Do you see the evening bumps?

###Kaggle Competition

The task is to predict the category of of a crime in San Francisco based on a variety of attributes, including the time at which the crime was reported, the street address, the day of the week, a general description of the crime, the precint reporting, and Lat/Long information. We are given the last 12 years of information, from 2003-2015, which provides ~878K reports.

There are 39 different different classes in the category we are trying to predict, although they are certainly not distributed evenly. The top 3 are “Larceny/Theft”, “Other Offenses”, and “Non-Criminal” with ~175K, ~125K, and ~92K reports, respectively. Solutions are evaluated by comparing the percentage of correct answers on a test dataset. The actual scoring is based “log loss.” It takes the probability of being able to predict the correct answer and uses the equation “LN(P(x)) - 1”.

Not seeing a good way to take the text data from “Address” and seeing that the precincts are too large to offer predictive value, I used the Lat/Long information to bin the different crimes. I dropped the ~700 values that did not have Lat/Long info (marked as -120.5, -90), and originally split the rest into a 100x100 grid. However, the bins were too small, some having only ~100 crimes. I reestablished the bins for a 25x25 grid (625 bins for SF).
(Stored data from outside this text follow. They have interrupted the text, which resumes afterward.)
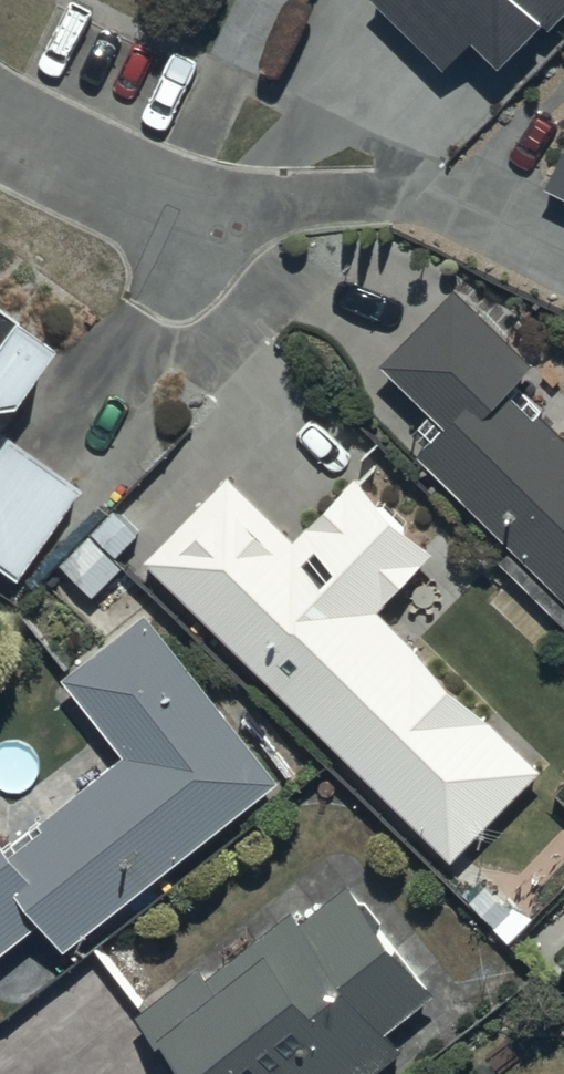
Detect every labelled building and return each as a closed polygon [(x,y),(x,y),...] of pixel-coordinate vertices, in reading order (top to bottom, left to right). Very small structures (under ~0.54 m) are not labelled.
[(563,27),(563,0),(376,0),(374,2),(455,78),(480,51),(507,76),(550,30),(556,35),(563,27)] [(552,192),(563,198),(563,167),(552,192)] [(422,453),(520,553),(508,565),(563,622),(563,432),(548,416),(545,420),(515,390),(543,362),(470,288),(390,366),(449,426),(422,453)] [(45,372),(0,337),(0,432),(45,372)] [(11,585),(75,500),(0,444),(0,577),(11,585)] [(230,482),(147,568),(454,868),(544,775),(385,620),(439,565),(357,485),(296,547),(230,482)] [(147,619),(67,686),(129,765),(13,856),(0,839),(0,962),(44,927),(69,959),(283,791),(147,619)] [(405,1059),(392,1042),(441,1003),(354,891),(303,931),(295,921),(209,988),(198,974),(136,1022),(177,1073),(387,1073),(405,1059)]
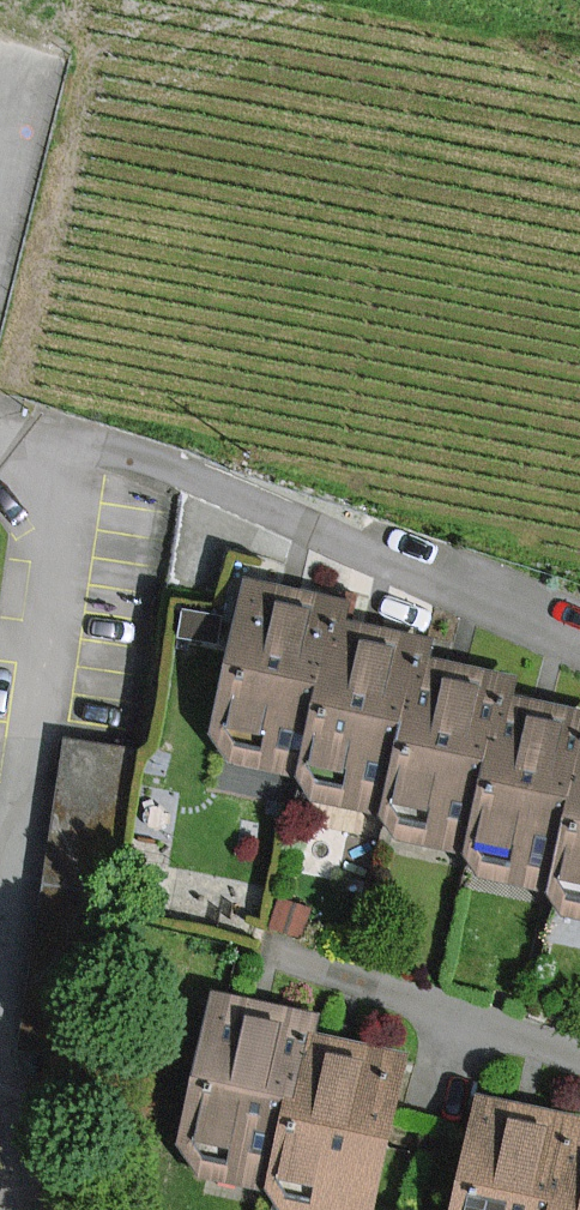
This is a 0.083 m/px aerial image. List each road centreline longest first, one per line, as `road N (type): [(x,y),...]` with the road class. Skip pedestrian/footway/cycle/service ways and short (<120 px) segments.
road 1 (residential): [(0,972),(84,447)]
road 2 (residential): [(84,447),(579,635)]
road 3 (residential): [(26,1209),(0,1020)]
road 4 (residential): [(0,182),(28,54)]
Originally, I wanted to run a RandomForest model against all features and have the model tell me the variable importance of the different features (using the varImp() function). However, I ran into quite a few snags before making a submission.

  • First, randomForest in R does not take NAs. It has a few options for addressing this in ‘na.action’, but I wasn’t sure if there was information I might have been leaving out by imputing the NAs.
  • Second, randomForest in R only takes features with 53 or fewer bins. Therefore, my location bucketing (625 bins) was not acceptable. I split them into Lat and Long variables separately and hoped that the interaction would be picked up in the model.
  • The randomForest challenges led me to try R’s other decision trees package, rpart(). However, the dataset was too large to get the algorithm to converge. I tried several things, none of which worked:
    • I adjusted the sample size from ~878K down to 10K using the sample() function,
    • I adjusted the minimum bucket size to 100 samples to reduce the number of splits in the model,
    • I adjusted the complexity parameter to 0.01 to adjust when the model would accept a split as being necessary, and
    • I took the 39 classes in the predictor and reduced it to 5 for model simplicity. In this final state, I let R run for ~4 hours and decided for a different approach when it did not converge.
  • To get a convergence, I went back to the randomForest() model and decided to drop all rows that have an “NA” present. I also used the 10K sample instead of the full ~878K set
  • Finally, running the model against the test set results in a list of ~885K predictions. Kaggle asks for the submission to be a sparse matrix of 1s and 0s (with the different classes as the column headings). I wrote a nested for loop to make this conversion, which isn’t great for R’s memory capabilities. That is - it starts off fast, and then slows as the matrix builds. I switched to the lapply() and my speeds dropped considerably.
  • There seem to be two poles to the submissions - the first thousand submissions and the second thousand submissions have very different predictive capabilities. Reading through some answers, I realized the fields that I added were what gave me poor predictive information. If I ran randomForest without the extra fields, that would have put me in the top bucket of answers.

Now, if I had tried to place in the top ~25 spots - that would have required the Unreasonable Effectiveness of Data approach: I read through the open scripts for a few of the top answers, which use a combination of Keras, a deep learning library for Theano or TensorFlow, and a count featurizer from Microsoft Azure, which uses the frequency of events to indicate the strength or importance of different given features.